--- Excerpted records ---

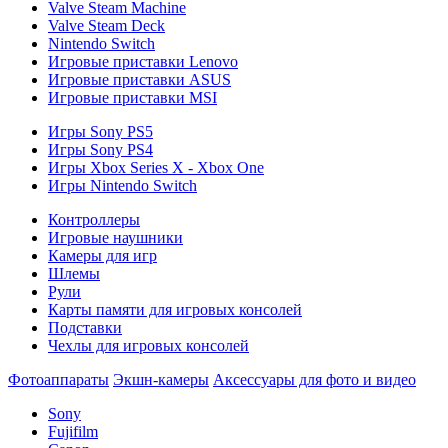
Valve Steam Machine
Valve Steam Deck
Nintendo Switch
Игровые приставки Lenovo
Игровые приставки ASUS
Игровые приставки MSI
Игры Sony PS5
Игры Sony PS4
Игры Xbox Series X - Xbox One
Игры Nintendo Switch
Контроллеры
Игровые наушники
Камеры для игр
Шлемы
Рули
Карты памяти для игровых консолей
Подставки
Чехлы для игровых консолей
Фотоаппараты
Экшн-камеры
Аксессуары для фото и видео
Sony
Fujifilm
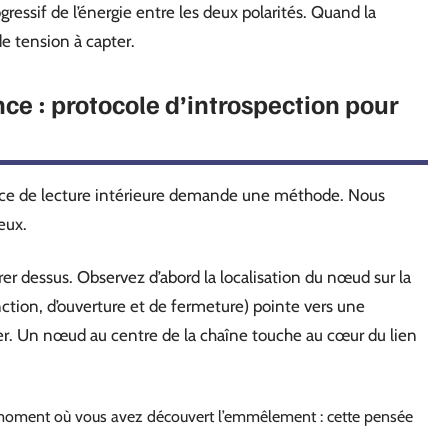
essif de l’énergie entre les deux polarités. Quand la
de tension à capter.
ce : protocole d’introspection pour
ice de lecture intérieure demande une méthode. Nous
eux.
er dessus. Observez d’abord la localisation du nœud sur la
ction, d’ouverture et de fermeture) pointe vers une
her. Un nœud au centre de la chaîne touche au cœur du lien
 moment où vous avez découvert l’emmêlement : cette pensée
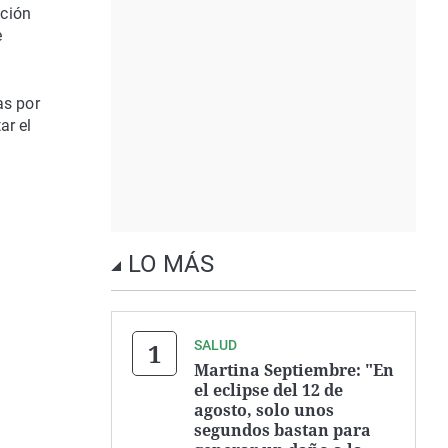
ación
e
as por
ar el
LO MÁS
SALUD
Martina Septiembre: "En
el eclipse del 12 de
agosto, solo unos
segundos bastan para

---

▶ _Exercise goal_: Among the entries above, which lines include "приставки"? List them all.

▶ _Solution to this problem_:
Игровые приставки Lenovo
Игровые приставки ASUS
Игровые приставки MSI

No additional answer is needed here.